The prince-electors of the Holy Roman Empire. Pen-and-ink miniature from the picture chronicle of Henry VII (Balduineum).
The constituent principles of the Reich (Empire) as a political entity derived from medieval Christian thought rather than modern conceptions of the nation state. Furthermore, both the territory and internal cohesion of the Reich varied over the course of its existence. One way in which the Reich can be described is as a cross between a state and a religious confederation.

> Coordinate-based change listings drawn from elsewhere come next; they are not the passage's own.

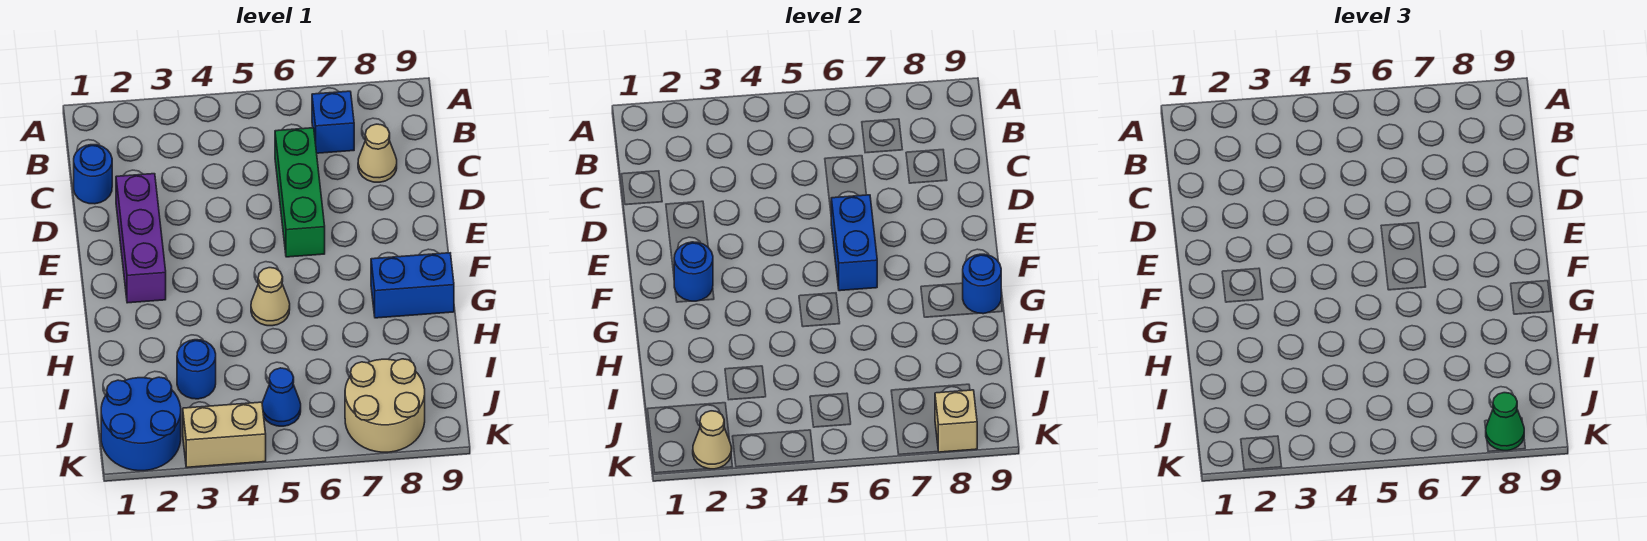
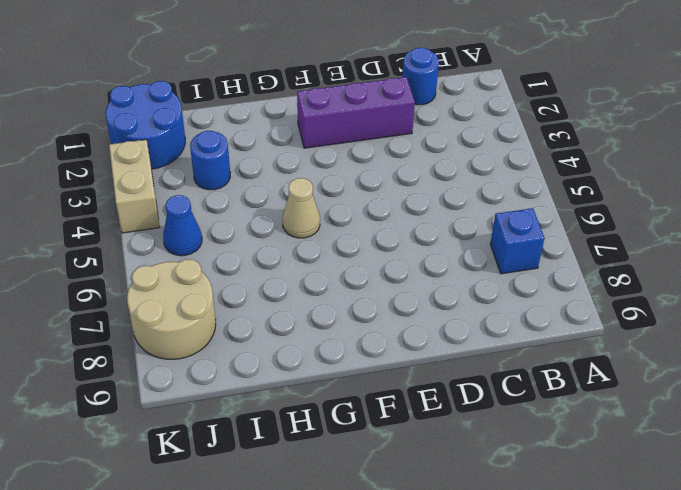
none -> green 1x3 brick [275,128,325,257]
none -> tan 1x1 cone [358,124,397,182]
none -> blue 1x2 brick [371,253,454,318]

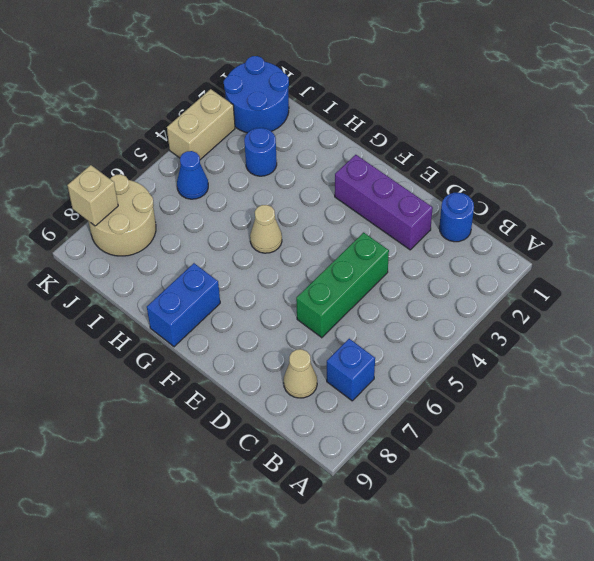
green 1x3 brick [296,232,389,338] -> green 1x3 brick turned to [275,128,325,257]
none -> blue 1x2 brick [831,195,877,291]
none -> blue 1x1 round brick [674,242,713,301]
none -> blue 1x1 round brick [963,254,1001,314]

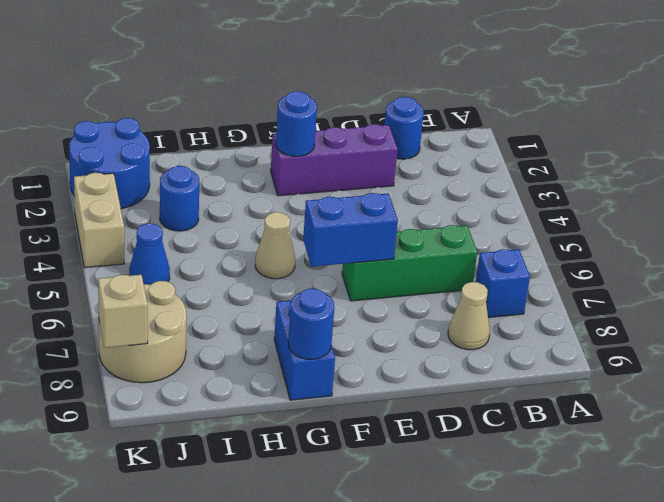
none -> tan 1x1 cone [693,411,732,469]
none -> green 1x1 cone [1486,393,1524,451]

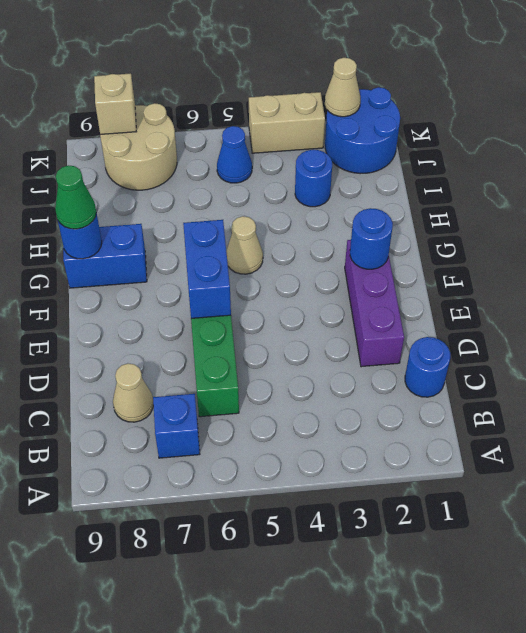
green 1x1 cone [55,165,96,229] -> green 1x1 cone moved to [1486,393,1524,451]

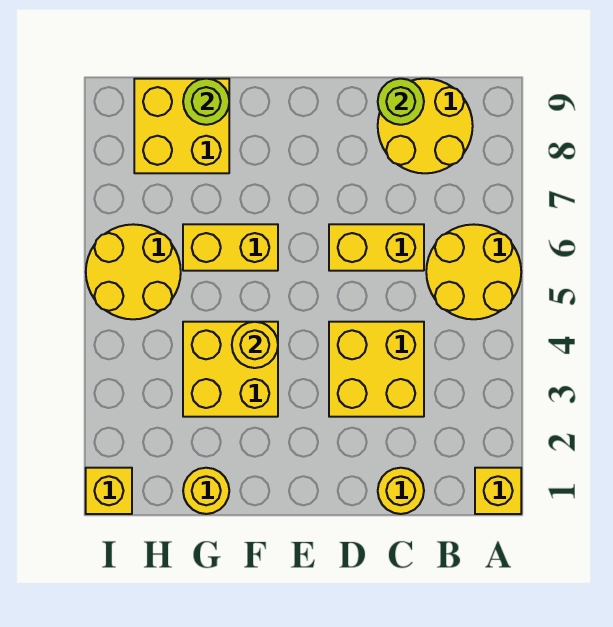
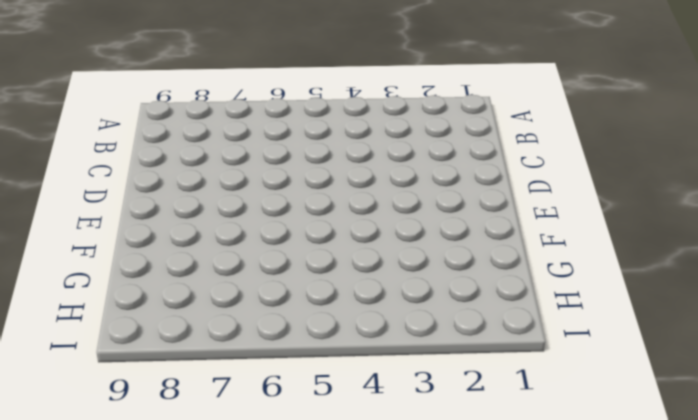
none -> yellow 1x1 brick [475,468,521,514]
none -> yellow 2x2 round brick [426,224,521,319]
none -> yellow 2x2 round brick [378,79,473,173]

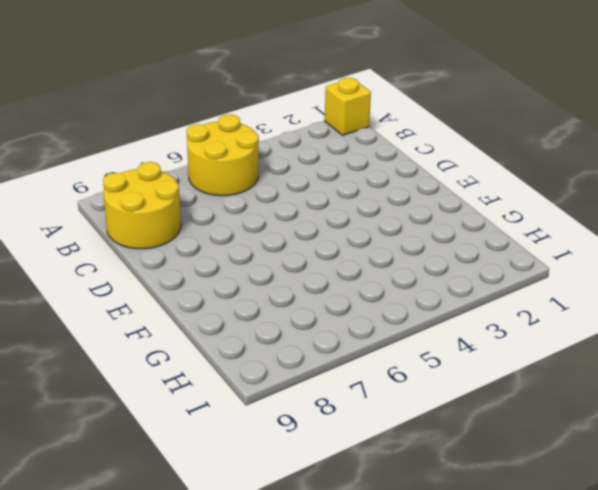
none -> yellow 1x1 round brick [378,468,424,514]
none -> yellow 2x2 brick [329,322,424,417]
none -> yellow 1x2 brick [329,224,424,271]

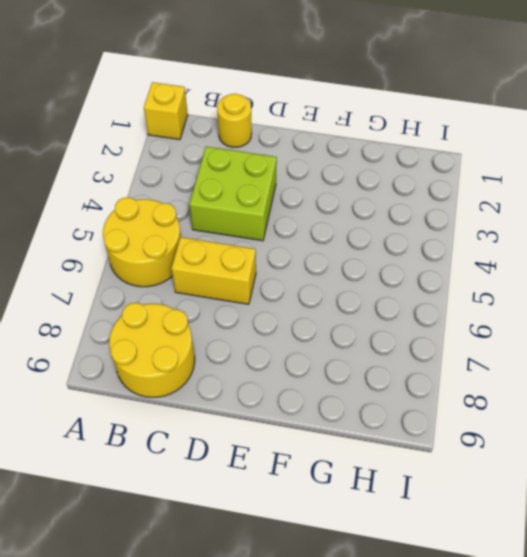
lime 2x2 brick [190,147,277,241] -> yellow 2x2 brick [329,322,424,417]
none -> yellow 2x2 brick [183,322,278,417]
none -> yellow 1x2 brick [183,224,278,271]
none -> yellow 1x1 round brick [183,468,229,514]

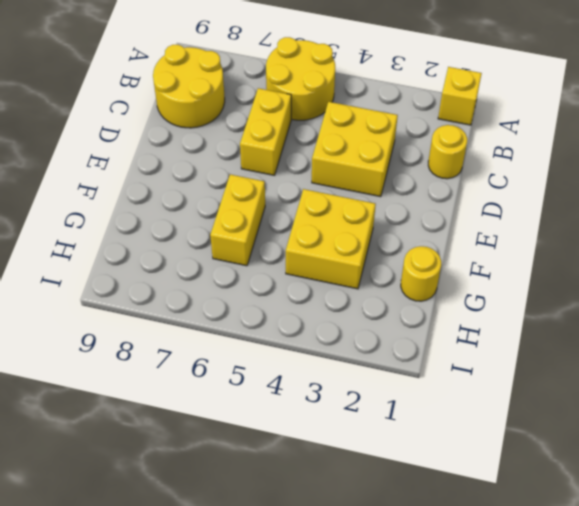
none -> yellow 2x2 brick [134,79,229,173]
none -> yellow 2x2 round brick [86,224,181,319]
none -> yellow 1x1 brick [86,468,132,514]

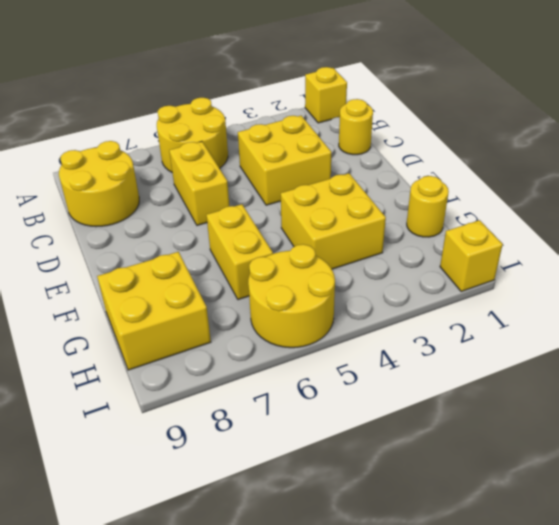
none -> lime 1x1 round brick [378,79,424,125]
none -> yellow 1x1 round brick [232,322,278,368]
none -> lime 1x1 round brick [183,79,229,125]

Most of the Empire's rulers and subjects were Germans. All of the Emperors were staunch Catholics. However, many of its most important noble families and appointed officials came from outside the German-speaking communities. At the height of the empire it contained most of the territory of today's Germany, Austria, Switzerland, Liechtenstein, Belgium, the Netherlands, Luxembourg, Czech Republic and Slovenia, as well as eastern France, northern and part of central Italy, western Poland and western Croatia. Its languages thus comprised not only German and its many dialects and derivatives, but many Slavic languages and the languages which became modern French, Dutch and Italian. The Emperor's Catholicism did not preclude large numbers of other religious groups - Jews and Eastern Orthodox - from living within its borders at various times. The Empire was also the birthplace of the Protestant Reformation.
Its division into territories ruled by numerous secular and ecclesiastical princes, prelates, counts, imperial knights, and free cities made it, in the early modern period at least, far less cohesive than the emerging modern states around it.
For most of its existence, the Holy Roman Empire was more akin to a confederation of sovereign states than a state in and of itself. The concept of the Reich not only included the government of a specific territory, but had strong Christian religious connotations (hence the holy prefix). Until 1508, German Kings were not considered Emperors of the Reich until the Pope had formally crowned them as such. The Emperors upheld themselves as continuing the function of the Roman Emperors in defending, governing and supporting the Church. This viewpoint led to much strife between Emperors and the Papacy.